前々から気になっていた林トモアキに初挑戦。
主人公は不幸の連続で20億の借金を背負う事になった女子高生・鈴蘭。借金のカタに働くことになったが、その働き先は悪の組織を自称する「魔殺商会」。下っ端メイドとして働く事になったが、実は鈴蘭には聖女の資格があり、神を降臨させたい神殿協会から狙われる事になり...と言う展開。
面白かったです。魔殺商会のボス・伊織の強引さにはちょっと引っかかる所がありましたが、テンポ良く進む展開が良い感じ。悪の組織に勤める事になってしまったヒロインですが、その生い立ちや人生からは想像できないぐらいの脳天気さが、話を暗くし過ぎなくて良かったです。

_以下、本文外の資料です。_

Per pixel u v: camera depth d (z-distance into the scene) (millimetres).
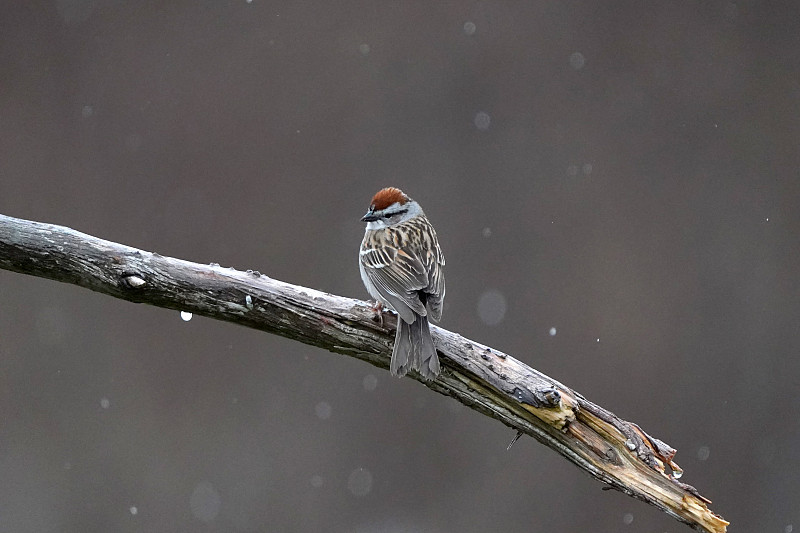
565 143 16141
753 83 16906
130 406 13297
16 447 12992
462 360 5902
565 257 15117
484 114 16125
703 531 5656
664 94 16781
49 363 13414
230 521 12766
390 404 13453
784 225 15914
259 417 13336
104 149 15250
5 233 5590
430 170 15625
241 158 15422
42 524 12578
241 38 16062
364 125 15734
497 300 14703
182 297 5785
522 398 5781
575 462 5867
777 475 13922
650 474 5711
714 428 14203
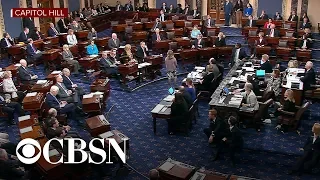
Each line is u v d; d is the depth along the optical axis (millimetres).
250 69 13883
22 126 9461
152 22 21391
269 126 11508
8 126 11586
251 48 18297
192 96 11828
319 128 8867
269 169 9430
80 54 17500
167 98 11938
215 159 9828
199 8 24844
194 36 19031
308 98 12859
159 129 11578
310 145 9031
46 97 11305
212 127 10016
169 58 14375
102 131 9633
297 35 19406
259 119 10969
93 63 15266
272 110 12375
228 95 11484
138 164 9727
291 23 20547
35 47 16828
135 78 14922
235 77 13156
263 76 12961
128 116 12453
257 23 21297
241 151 10180
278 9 23109
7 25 18953
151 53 18531
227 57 17406
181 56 16750
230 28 23344
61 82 12086
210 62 13539
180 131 11250
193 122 11961
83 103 11023
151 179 7473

しかし、強引な展開から始まるハイテンションなコメディだけで進むのかと思いきや、終盤は急展開。神に魔王に神殺し。役者が揃って繰り広げられる、世界を揺らがすレベルの壮大な展開が熱い。特に凄かったのは、鈴蘭が選んだ選択。自分が状況を左右する重要人物になり、いいように利用されていた事に気付いて...と言う場面だったのですが、まさかこんな選択をするとは。しかも思いつめたが故に、と言う感じでは無く、前向きな姿勢で選ぶんだ結果がこれとは...。選択肢の1つではあるけれど、躊躇なく選んだ事が凄かったです。
そして伊織も良かった。基本的に悪者な伊織ですが、時折ちょっと良い奴っぽく見える瞬間があるのが悔しい。憎まれ役を自ら買って出て、人知れぬうちに、1人で苦労を背負いそうだなぁ。本人は楽しんでやっているんだろうけれど。
しかし、続きもこの感じで熱い展開があるなら、かなり楽しそう。続きも読もう。